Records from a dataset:
+---+

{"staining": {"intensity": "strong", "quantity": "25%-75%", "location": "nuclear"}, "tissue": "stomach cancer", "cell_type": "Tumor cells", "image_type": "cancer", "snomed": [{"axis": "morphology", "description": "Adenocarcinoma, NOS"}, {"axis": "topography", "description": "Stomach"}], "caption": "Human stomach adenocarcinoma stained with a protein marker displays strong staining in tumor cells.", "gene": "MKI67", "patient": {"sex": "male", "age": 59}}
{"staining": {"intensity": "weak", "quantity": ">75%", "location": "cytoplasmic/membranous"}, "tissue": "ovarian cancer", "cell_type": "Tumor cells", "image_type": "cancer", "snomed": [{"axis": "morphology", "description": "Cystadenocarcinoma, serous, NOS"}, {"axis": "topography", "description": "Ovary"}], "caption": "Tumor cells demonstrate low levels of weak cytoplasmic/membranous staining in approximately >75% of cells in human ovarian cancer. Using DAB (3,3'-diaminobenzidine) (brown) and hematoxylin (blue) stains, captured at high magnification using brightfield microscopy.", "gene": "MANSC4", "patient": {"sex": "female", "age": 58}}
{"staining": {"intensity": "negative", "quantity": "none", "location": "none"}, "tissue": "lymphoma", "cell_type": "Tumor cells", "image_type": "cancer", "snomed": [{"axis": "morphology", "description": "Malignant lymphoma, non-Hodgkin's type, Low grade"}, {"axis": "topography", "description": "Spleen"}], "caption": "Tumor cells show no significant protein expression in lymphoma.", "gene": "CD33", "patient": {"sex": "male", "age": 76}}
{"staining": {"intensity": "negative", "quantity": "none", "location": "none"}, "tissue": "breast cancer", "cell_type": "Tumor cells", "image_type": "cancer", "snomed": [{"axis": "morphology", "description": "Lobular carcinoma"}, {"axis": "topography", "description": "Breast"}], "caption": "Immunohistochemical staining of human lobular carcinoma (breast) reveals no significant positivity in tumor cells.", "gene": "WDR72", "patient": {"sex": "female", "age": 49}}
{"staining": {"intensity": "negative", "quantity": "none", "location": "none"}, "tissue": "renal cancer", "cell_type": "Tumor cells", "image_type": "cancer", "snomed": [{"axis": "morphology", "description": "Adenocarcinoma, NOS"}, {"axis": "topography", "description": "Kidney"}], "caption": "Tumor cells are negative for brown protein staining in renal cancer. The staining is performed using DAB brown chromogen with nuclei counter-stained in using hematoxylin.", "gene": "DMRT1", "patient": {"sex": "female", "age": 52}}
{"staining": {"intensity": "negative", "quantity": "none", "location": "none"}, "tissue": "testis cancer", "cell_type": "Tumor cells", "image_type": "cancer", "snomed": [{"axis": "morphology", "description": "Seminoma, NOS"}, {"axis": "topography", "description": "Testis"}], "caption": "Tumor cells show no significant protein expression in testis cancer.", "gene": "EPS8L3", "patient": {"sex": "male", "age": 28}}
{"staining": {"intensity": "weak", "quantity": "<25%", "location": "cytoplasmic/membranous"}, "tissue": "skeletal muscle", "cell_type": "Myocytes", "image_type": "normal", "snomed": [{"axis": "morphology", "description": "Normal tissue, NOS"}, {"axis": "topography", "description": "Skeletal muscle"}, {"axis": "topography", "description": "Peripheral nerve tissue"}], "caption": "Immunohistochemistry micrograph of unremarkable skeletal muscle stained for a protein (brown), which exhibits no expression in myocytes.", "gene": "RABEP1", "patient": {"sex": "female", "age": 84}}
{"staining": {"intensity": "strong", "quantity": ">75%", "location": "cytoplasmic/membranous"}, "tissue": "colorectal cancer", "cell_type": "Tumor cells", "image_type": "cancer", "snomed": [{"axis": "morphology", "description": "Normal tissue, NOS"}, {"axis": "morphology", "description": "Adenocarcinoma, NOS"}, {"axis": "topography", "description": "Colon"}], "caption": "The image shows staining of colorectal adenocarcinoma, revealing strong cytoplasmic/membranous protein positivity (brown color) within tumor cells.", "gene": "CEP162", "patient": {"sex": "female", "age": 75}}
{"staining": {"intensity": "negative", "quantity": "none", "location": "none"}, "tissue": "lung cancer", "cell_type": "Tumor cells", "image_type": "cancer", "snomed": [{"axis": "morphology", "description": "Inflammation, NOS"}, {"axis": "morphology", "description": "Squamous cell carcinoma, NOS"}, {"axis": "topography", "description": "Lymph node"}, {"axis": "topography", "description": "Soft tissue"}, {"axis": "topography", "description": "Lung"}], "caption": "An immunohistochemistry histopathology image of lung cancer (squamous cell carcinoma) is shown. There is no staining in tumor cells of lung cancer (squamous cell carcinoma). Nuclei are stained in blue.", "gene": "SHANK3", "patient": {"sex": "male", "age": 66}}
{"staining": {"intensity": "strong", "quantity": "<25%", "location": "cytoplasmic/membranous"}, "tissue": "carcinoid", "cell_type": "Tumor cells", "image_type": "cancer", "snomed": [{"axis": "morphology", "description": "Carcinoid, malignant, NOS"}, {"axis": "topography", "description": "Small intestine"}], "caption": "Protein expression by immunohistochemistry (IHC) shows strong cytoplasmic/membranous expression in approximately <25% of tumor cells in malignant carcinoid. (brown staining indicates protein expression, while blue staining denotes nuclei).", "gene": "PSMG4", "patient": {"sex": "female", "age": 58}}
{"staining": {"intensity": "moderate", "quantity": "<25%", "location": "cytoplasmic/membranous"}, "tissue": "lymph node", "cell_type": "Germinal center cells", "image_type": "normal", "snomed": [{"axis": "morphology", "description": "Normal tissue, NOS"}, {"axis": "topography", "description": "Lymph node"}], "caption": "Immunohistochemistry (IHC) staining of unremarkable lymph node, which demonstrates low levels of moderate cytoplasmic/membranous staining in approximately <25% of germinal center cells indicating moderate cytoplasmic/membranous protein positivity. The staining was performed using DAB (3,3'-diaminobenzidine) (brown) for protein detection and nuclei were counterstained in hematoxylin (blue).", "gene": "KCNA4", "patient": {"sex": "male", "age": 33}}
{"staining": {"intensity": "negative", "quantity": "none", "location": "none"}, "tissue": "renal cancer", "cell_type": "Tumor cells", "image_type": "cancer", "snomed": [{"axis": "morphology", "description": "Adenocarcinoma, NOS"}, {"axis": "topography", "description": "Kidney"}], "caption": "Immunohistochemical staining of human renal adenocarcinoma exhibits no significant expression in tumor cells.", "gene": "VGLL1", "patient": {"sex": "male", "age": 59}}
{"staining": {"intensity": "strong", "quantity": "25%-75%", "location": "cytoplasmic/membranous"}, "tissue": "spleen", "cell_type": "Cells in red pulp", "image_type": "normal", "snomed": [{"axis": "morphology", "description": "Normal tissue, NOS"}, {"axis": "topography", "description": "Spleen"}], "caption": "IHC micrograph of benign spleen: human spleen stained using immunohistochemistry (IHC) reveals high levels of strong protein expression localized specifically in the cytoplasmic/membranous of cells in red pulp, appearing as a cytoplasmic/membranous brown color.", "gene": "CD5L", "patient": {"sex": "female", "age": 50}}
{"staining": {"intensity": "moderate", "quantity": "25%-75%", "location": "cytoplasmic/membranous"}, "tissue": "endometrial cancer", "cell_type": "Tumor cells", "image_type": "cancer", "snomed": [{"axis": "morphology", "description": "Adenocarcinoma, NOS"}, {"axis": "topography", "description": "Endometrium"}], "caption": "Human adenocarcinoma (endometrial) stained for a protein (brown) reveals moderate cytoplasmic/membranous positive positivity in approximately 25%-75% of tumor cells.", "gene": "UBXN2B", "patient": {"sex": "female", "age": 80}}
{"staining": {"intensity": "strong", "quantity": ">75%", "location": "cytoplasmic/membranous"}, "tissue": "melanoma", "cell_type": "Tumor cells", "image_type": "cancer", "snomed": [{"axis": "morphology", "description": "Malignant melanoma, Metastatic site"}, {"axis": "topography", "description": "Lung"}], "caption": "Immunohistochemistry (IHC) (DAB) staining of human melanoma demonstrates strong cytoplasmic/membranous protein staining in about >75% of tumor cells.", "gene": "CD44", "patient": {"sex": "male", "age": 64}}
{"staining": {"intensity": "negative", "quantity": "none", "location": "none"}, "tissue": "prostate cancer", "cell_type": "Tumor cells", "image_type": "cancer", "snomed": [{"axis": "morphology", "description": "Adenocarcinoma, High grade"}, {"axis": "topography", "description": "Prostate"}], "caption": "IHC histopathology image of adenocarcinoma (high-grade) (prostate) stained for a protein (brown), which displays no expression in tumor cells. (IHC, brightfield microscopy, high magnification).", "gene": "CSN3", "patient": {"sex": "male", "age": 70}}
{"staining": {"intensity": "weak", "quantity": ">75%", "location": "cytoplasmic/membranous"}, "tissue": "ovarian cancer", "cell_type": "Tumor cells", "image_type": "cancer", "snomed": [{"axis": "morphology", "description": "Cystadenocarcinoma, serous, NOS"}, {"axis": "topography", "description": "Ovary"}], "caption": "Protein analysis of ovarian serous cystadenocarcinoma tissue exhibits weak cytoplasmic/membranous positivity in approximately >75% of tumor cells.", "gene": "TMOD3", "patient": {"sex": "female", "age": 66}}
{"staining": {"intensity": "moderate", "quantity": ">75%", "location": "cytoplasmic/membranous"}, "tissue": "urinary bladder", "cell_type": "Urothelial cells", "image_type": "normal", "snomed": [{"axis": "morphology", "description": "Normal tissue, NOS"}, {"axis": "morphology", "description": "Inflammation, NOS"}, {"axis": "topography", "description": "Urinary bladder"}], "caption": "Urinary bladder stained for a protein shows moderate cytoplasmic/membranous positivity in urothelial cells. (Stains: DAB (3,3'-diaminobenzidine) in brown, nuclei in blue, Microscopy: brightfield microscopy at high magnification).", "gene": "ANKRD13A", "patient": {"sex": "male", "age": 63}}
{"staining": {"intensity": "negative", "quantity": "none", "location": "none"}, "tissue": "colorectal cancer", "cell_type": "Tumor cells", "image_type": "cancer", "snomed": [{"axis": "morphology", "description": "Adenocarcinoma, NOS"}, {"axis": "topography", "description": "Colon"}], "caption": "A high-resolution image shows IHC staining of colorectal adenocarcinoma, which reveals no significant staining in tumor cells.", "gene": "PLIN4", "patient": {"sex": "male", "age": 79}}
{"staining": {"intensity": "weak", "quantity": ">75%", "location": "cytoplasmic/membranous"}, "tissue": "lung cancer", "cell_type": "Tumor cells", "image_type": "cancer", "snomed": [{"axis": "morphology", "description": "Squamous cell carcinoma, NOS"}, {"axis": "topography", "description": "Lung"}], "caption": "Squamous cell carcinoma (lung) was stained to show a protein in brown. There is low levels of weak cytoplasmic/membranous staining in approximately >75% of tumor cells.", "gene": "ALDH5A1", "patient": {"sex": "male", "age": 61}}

+---+

◆ What needs to be done
All lines in the preceding records that hold the word "Squamous" need to be copied.

◆ Task answer
{"staining": {"intensity": "negative", "quantity": "none", "location": "none"}, "tissue": "lung cancer", "cell_type": "Tumor cells", "image_type": "cancer", "snomed": [{"axis": "morphology", "description": "Inflammation, NOS"}, {"axis": "morphology", "description": "Squamous cell carcinoma, NOS"}, {"axis": "topography", "description": "Lymph node"}, {"axis": "topography", "description": "Soft tissue"}, {"axis": "topography", "description": "Lung"}], "caption": "An immunohistochemistry histopathology image of lung cancer (squamous cell carcinoma) is shown. There is no staining in tumor cells of lung cancer (squamous cell carcinoma). Nuclei are stained in blue.", "gene": "SHANK3", "patient": {"sex": "male", "age": 66}}
{"staining": {"intensity": "weak", "quantity": ">75%", "location": "cytoplasmic/membranous"}, "tissue": "lung cancer", "cell_type": "Tumor cells", "image_type": "cancer", "snomed": [{"axis": "morphology", "description": "Squamous cell carcinoma, NOS"}, {"axis": "topography", "description": "Lung"}], "caption": "Squamous cell carcinoma (lung) was stained to show a protein in brown. There is low levels of weak cytoplasmic/membranous staining in approximately >75% of tumor cells.", "gene": "ALDH5A1", "patient": {"sex": "male", "age": 61}}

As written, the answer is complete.